Un arrêt au café des Halles

Avec sa ribambelle de cafés et d'hôtels-restaurants, il est logique qu'Orgelet, pendant les années 30 soit nanti, dans chaque quartier, de plusieurs de ces établissements. Ainsi, au Bourg de Merlia, l'hôtel du Cheval Blanc, vaste bâtiment à l'immense salle à manger, regorgeait de maquignons et d'éleveurs venus à la foire mensuelle. Ces jours-là le père Varin, bibendum bon vivant, au visage écarlate, assis sur deux chaises, fai­sait vibrer les verres par les roulements orageux de sa voix provoquant une pa­nique chez les serveuses. L'été, venaient des vacan­ciers, pour s'étonner l'im­mense enseigne peinte par un artiste local où le cheval tenait à la fois du lion et de l'hippocampe... Même ce «chef-d'oeuvre» laissa in­sensible la cohorte de ré­pression allemande qui le 11 juillet 1944 incendia le bâti­ment.

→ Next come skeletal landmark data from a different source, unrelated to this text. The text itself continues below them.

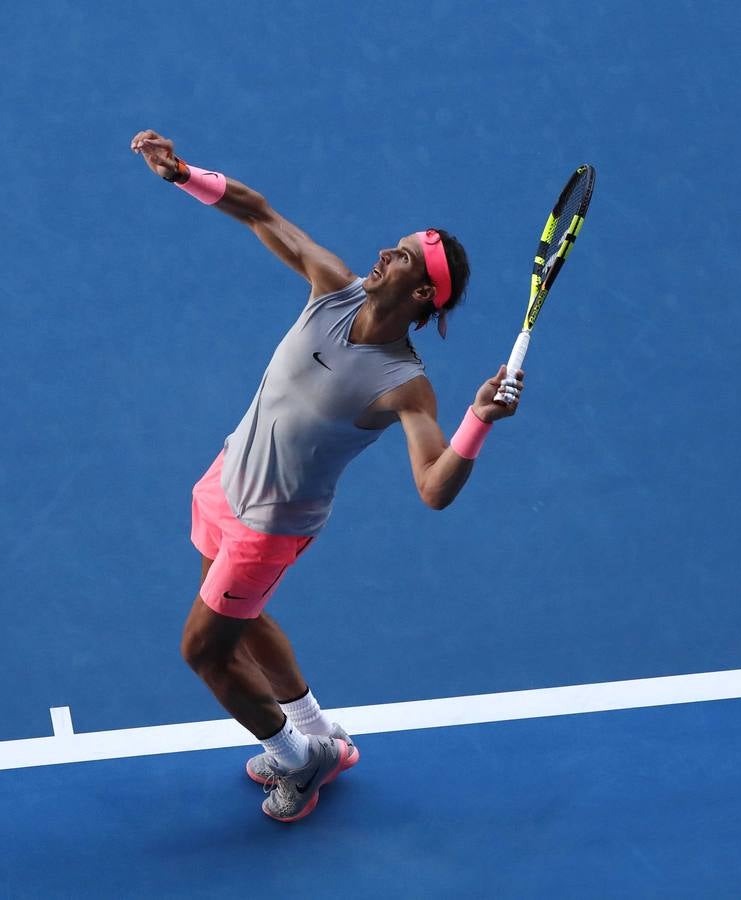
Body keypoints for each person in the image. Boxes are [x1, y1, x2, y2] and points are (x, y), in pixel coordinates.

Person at [130, 130, 523, 823]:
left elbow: (434, 488)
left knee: (204, 651)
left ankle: (297, 760)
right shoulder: (331, 288)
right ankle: (318, 733)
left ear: (425, 292)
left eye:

A droite,  le café des HallesDisparu aussi quelques années plus tard, le café de Halles qui avait vu le jour au début du XXe siècle parce que le Bourg de Merlia était devenu un des pôles économiques d'Orgelet.

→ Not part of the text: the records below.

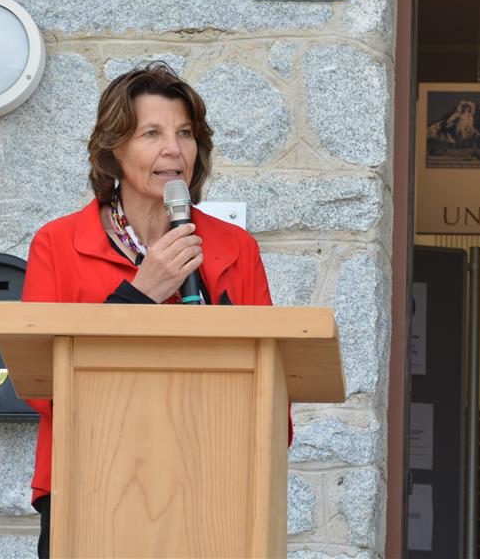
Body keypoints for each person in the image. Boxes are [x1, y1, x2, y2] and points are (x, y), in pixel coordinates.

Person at [21, 63, 287, 558]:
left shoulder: (235, 248)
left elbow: (275, 393)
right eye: (152, 133)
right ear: (113, 149)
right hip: (89, 485)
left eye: (185, 133)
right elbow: (43, 389)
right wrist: (140, 294)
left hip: (215, 492)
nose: (174, 149)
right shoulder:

Il a été créé au rez de chaussée de la maison bour­geoise qui leur appartenait, par les époux Lacroix -des grand-oncle et tante- parce que sur la place et dans la Grenette construite depuis peu se tenaient des foires célèbres en particulier celle du 24 mars dite des se­mences de printemps qui fai­sait la renommée d'Orgelet. La place, ce jour-là, four­millait de grossistes et de cultivateurs. Or discuter des prix, enrager pour les faire baisser, soupeser les graines, les faire ruisseler dans sa main, sceller les ac­cords, donnent soif et le café où se démenait «la tante» était le bienvenu. Malgré cet­te affluence, assez rare tout de même, le café des Halles ne permettait pas à un couple de vivre sur ses re­cettes, aussi le mari dans un atelier contigu exerçait le métier de menuisier-ébéniste. Il était très adroit, artiste et il a laissé des traces de ses oeuvres, comme des es­caliers tournants de la mai­son voisine ou les superbes maquettes d'églises et de châteaux locaux conservés probablement au sein de sa famille.
Dans l'ouverture du portail se profile le café des HallesA la mort de son mari, la tenancière continua à de­meurer dans les apparte­ments du premier étage mais céda le café à des Sanclaudiens M. et Mme Crolet... à Mme plutôt car le pa­tron se considérait déjà com­me un retraité et son princi­pal travail était d'aller pêcher la truite dans la Valouse ou la Bienne et on le rencon­trait plus souvent avec des cuissardes et une veste im­perméable qu'en tenue de cafetier. Pourtant l'entrepri­se de menuiserie avait été remplacée par un dépôt de tourteaux et le pêcheur était quelquefois présent pour servir les cultivateurs. Le café des Halles continuait à faire recette le jour de la foi­re aux semences de mars, mais il s'était enrichi de nou­veaux consommateurs très fidèles et s'était transformé en café de quartier que fréquentaient les chauffeurs des établissements de trans­port David, le Botte comme on le surnommait, et puis presque chaque jour, les ar­tisans nombreux du Bourg de Merlia. L'un ou l'autre prenait soudain soif. Rien d'étonnant quand on avait martelé pendant des heures sur l'enclume la barre de fer incandescente, ou glissé le rabot sur la planche ru­gueuse jusqu'à ce qu'elle de­vienne lisse, ou percé à l'alène un cuir récalcitrant.
Le soir aussi, avant sou­per, et aux veillées, quand les épouses tricotaient et po­tinaient devant les portes, les Marius, Albert, Léon et bien d'autres encore se re­trouvaient devant une cho­pine «plurielle» pour parler de leur travail, commenter les événements, taper une «bête» ou devant le café jouer aux boules avec de gros cubes de bois, une in­vention vraiment farfelue... Et les lueurs de l'estaminet s'éteignaient en même temps que se désertaient les bancs des femmes devant la porte.

Le couple Crolet se déci­da un jour à rejoindre Saint­-Claude et le café des Halles, repris par une famille d'an­ciens tourneurs, périclita par­ce que les foires avaient per­du de leur importance. Il va reprendre vie quant à la fin de l'année 1944, M. et Mme Morin -le Quetquet et la Lu­cie- qui, le 11 juillet avaient vu leur café, rue de la Pharmacie, embrasé par les Al­lemands, s'installaient au Bourg de Merlia, jusqu'à ce que soit reconstruit à l'emplacement d'origine leur an­cien estaminet. Ce n'était qu'un sursis pour le café des Halles, mais une période faste, avec pour clientèle, les jeunes et en particulier les footballeurs.